The woman died intestate in 2006, leaving behind Busi and the two children.
The trouble erupted in 2008 when her adoptive mother’s nephew broke the door and took one of the fridges. When they opened a case with the police, they found that the nephew had the title deed stating he was the rightful owner of the house.
In December, he returned and ordered all of them out, including the uncle, who had moved in with the youngsters. They also received an eviction notice giving them 14 days to move.
“In the papers, he had written that we are tenants who now don’t want to leave his house,” said Busi.
As time went on, evaluators started arriving at the house. The nephew also brought two relatives to stay at the house.

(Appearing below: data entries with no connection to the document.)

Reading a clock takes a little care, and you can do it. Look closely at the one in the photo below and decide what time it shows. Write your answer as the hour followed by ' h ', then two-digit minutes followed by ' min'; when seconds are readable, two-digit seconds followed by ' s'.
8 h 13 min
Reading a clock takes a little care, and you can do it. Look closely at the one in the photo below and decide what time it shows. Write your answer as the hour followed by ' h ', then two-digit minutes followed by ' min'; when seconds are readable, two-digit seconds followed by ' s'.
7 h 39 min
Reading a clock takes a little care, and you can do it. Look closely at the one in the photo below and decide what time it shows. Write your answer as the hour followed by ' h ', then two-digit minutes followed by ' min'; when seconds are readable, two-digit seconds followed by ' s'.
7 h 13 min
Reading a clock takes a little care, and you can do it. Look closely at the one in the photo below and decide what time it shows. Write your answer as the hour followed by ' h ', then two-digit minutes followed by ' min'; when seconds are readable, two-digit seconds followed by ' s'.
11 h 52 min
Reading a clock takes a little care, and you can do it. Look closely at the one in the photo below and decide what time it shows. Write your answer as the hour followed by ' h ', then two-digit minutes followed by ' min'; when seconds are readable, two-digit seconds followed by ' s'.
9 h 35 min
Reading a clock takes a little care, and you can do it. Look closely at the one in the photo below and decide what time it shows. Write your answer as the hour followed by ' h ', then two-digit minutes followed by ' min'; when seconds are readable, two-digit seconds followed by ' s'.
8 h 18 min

Two more eviction notices and a court summons arrived.
“In court he said I had not been legally adopted, and that my mother had just been charitable towards me and had no intention of adopting me,” she said. “Hearing him say that really hurt me, but what could I do?”
Although the court ruled that the nephew was the deceased woman’s closest relative, it could not rule whether he or Busi was the rightful heir.

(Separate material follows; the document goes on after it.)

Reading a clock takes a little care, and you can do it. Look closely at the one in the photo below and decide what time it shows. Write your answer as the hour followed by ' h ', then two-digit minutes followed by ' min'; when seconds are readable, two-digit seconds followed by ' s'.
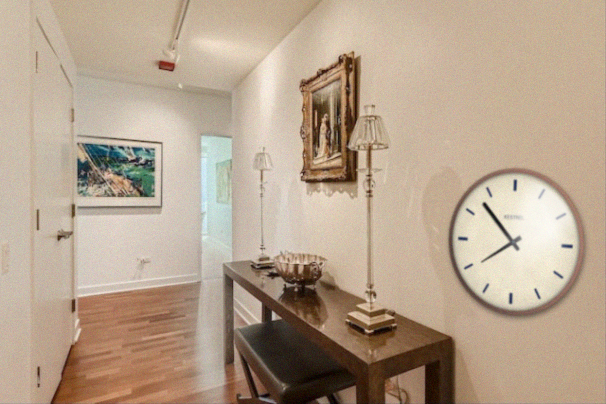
7 h 53 min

The Socio-Economic Rights Institute of SA, which represented Busi, applied for the matter to be heard at the high court. It argued that although Busi had not been adopted in terms of the Child Care Act, she had been adopted in terms of customary law. In terms of the Customary Law and Succession Act, it said, customary adoption practices were recognised and protected.
Busi won the case and was declared the rightful heir.
Teboho Mosikili, the attorney acting for Busi, said the institute was happy about the judgment.
“Our client fully deserves to be treated as her adoptive mother’s heir, and has experienced many years of pain and insecurity after her mother’s death. We are all very happy that her claim to be recognised as her mother’s descendant has been upheld.”
Although relieved that she won’t be homeless, Busi said she hoped that the chapter was closed and that the man did not appeal.
“That is my fear, but I have learnt that you can’t even trust your own family,” she said.